[WORK REQUIRED] Show all lines from the records below in which the string "your" is present.
--- THE DATA Enclosed Below ---
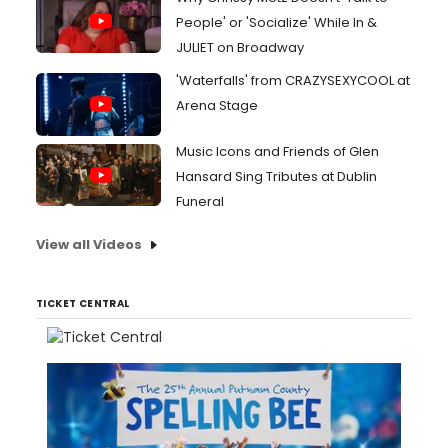
People' or 'Socialize' While In &
JULIET on Broadway
'Waterfalls' from CRAZYSEXYCOOL at
Arena Stage
Music Icons and Friends of Glen
Hansard Sing Tributes at Dublin
Funeral
View all Videos
TICKET CENTRAL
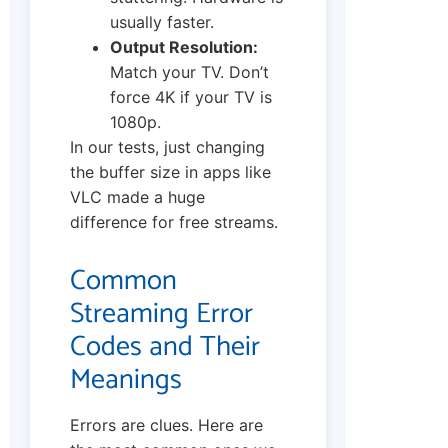
usually faster.
Output Resolution:
Match your TV. Don’t
force 4K if your TV is
1080p.
In our tests, just changing
the buffer size in apps like
VLC made a huge
difference for free streams.
Common
Streaming Error
Codes and Their
Meanings
Errors are clues. Here are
--- End of Enclosed THE DATA ---
[TASK RESPONSE]
Match your TV. Don’t
force 4K if your TV is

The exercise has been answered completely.